Passionnant. Vos photos des arrière-plans sont plus qu'utiles (et très bien réalisées). Les gondoles plaident en faveur de Venise, semble-t-il, mais l'architecture...
Et voyez donc ceci, qui m'a mis en joie :
http://culture-et-debats.over-blog.com/article-reevaluation-de-la-legende-mystique-de-saint-sebastien-par-alfred-courmes-121816974.html#ob-comment-ob-comment-85963012
Il me paraît évident que la dévotion à saint Sébastien est un déguisement, depuis la fin du Moyen-âge dans la redécouverte de l'esthétique antique, d'un Eros qu'on ne peut avouer de manière explicite. Du coup, mais comme dans la statuaire gréco-romaine, le sexe est euphémisé et c'est la musculature qui laisse entendre qu'il peut se présenter sous une autre forme.
Ici, le sexe, à peine voilé, est au point de jonction des deux lignes de fuite, indiquant que même voilé, il reste la justification de l'érotique de ce corps.
L'oeuvre d'Alfred Courmès est toujours aussi passionnante.
Je reprendrai dans un prochain billet sur Sébastien les jeux de malentendus qui se glissent entre dévotion religieuse et clins d’œil érotiques qui appellent une autre forme d'intérêt esthétique.

------------------------

OBJECTIF VISÉ: Dans le texte sur saint Sébastien ci-dessus, recopiez à l'identique le passage allant de « Et voyez donc » jusqu'à « une autre forme. ».

SECTION DE DONNÉES:
------------------------

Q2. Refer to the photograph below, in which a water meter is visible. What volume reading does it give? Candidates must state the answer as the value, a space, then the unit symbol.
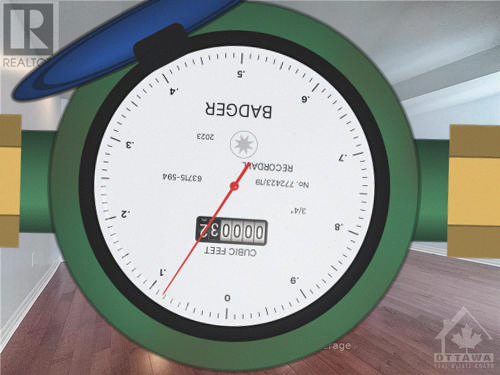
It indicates 32.08 ft³
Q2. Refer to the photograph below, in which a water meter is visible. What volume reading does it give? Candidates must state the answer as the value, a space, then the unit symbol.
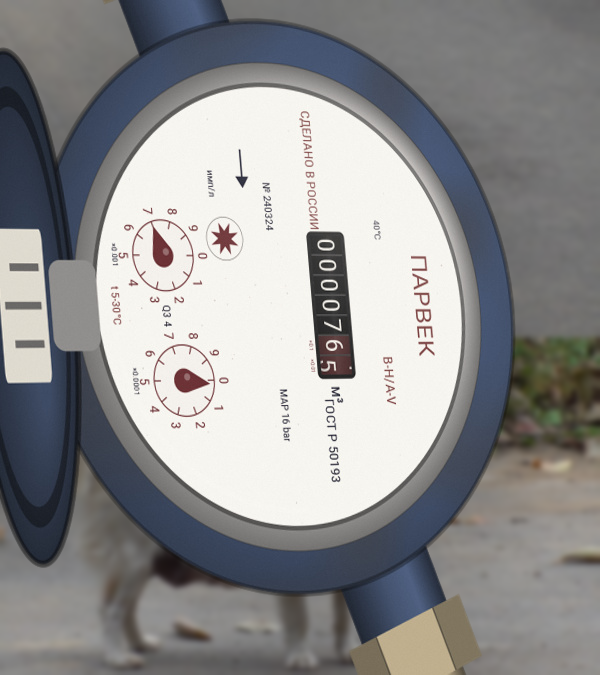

------------------------

RÉPONSE ATTENDUE:
Et voyez donc ceci, qui m'a mis en joie :
http://culture-et-debats.over-blog.com/article-reevaluation-de-la-legende-mystique-de-saint-sebastien-par-alfred-courmes-121816974.html#ob-comment-ob-comment-85963012
Il me paraît évident que la dévotion à saint Sébastien est un déguisement, depuis la fin du Moyen-âge dans la redécouverte de l'esthétique antique, d'un Eros qu'on ne peut avouer de manière explicite. Du coup, mais comme dans la statuaire gréco-romaine, le sexe est euphémisé et c'est la musculature qui laisse entendre qu'il peut se présenter sous une autre forme.